**AUFGABE:**
Fasse den Textauszug über das Singen unten in zwei Sätzen zusammen.

Das Alltagsritual des Singens
ist eine niemals enden wollende Erzählung über die Selbstsicht
der Menschen in ihrem jeweiligen sozialen, kulturellen und religiösen
Umfeld. Dieses war, als das Singen noch nicht durch die Mechanik
der Musikverbreitung ersetzt war, einerseits religiös, weit
mehr jedoch bäuerlich geprägt.
Besitzt diese Selbstsicht heute noch Relevanz für uns, da
sich unsere Formen der Spiegelung in Radio, TV, Printmedien und
Internet ereignen – nicht weniger rituell, doch völlig
anders rituell?
Wir tasten die tradierten, bekannten, manchmal auch weniger bis
gar nicht (mehr) bekannten Lieder in der Konfrontation mit Texten
über das burgenländische Grenzland nach ihrer sowohl pragmatisch
alltäglichen als auch mythologischen Substanz ab. Wir wollen
dabei nicht in die Folklore der jahres- oder lebenszeitlichen Rituale
abgleiten und also eine Art Heimatabend mit Liedvortrag veranstalten:
Wir verstehen das Lied als den von ihm je eigen transportierten
Kosmos einer Mitteilung, die Ausdruck der Gemeinschaft zur Gemeinschaft
oder des einzelnen zu sich und zur Gemeinschaft hin bedeutet. In
ihm spiegeln sich Drama, Selbstwert, Hoffnung, Selbstironie und
Angstabwehr einer Gesellschaft wider, nicht als große Literatur
oder Musik, sondern als der kleine Atem des täglichen Überlebens
im Ritus des Lebens und seiner Möglichkeiten.

Die Fächerung des verwendeten Liedgutes
reicht von religiösen, mehrsprachigen Totenliedern bis zu
mehrsprachig gesungenen weltlichen Volksliedern (Deutsch, Kroatisch,
Ungarisch, Jiddisch, Hianzisch-Mundart, Roman) und Volksballaden
sowie einigen wenigen Originalkompositionen.

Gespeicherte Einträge
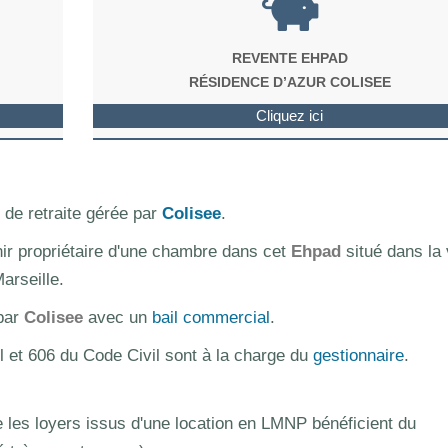
REVENTE EHPAD
RÉSIDENCE D’AZUR COLISEE
Cliquez ici
de retraite gérée par
Colisee
.
nir propriétaire d'une chambre dans cet
Ehpad
situé dans la v
arseille.
 par
Colisee
avec un
bail commercial
.
l et 606 du Code Civil sont à la charge du
gestionnaire
.
les loyers issus d'une location en LMNP bénéficient du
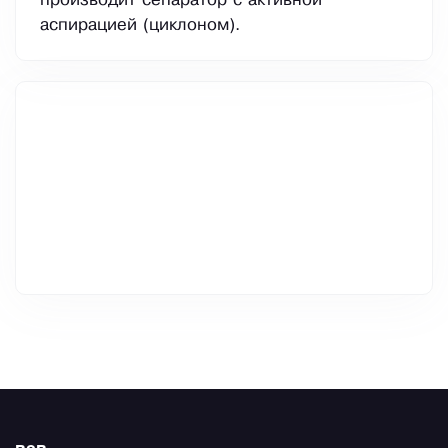
производит сепаратор с активной
аспирацией (циклоном).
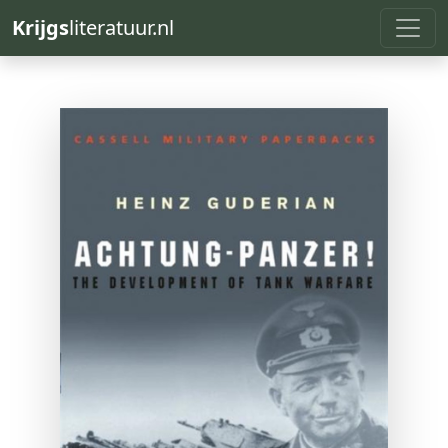
Krijgs
literatuur.nl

**ANTWORT UNTEN:**
Das Alltagsritual des Singens erzählt von der Selbstsicht der Menschen in ihrem sozialen, kulturellen und religiösen Umfeld, das früher zum Teil religiös, weit mehr aber bäuerlich geprägt war. Die Lieder, von mehrsprachigen religiösen Totenliedern bis zu weltlichen Volksliedern und Volksballaden, werden mit Texten über das burgenländische Grenzland konfrontiert und nicht als Folklore verstanden, sondern als Mitteilung der Gemeinschaft und des Einzelnen, in der sich Drama, Hoffnung, Selbstironie und Angstabwehr einer Gesellschaft spiegeln.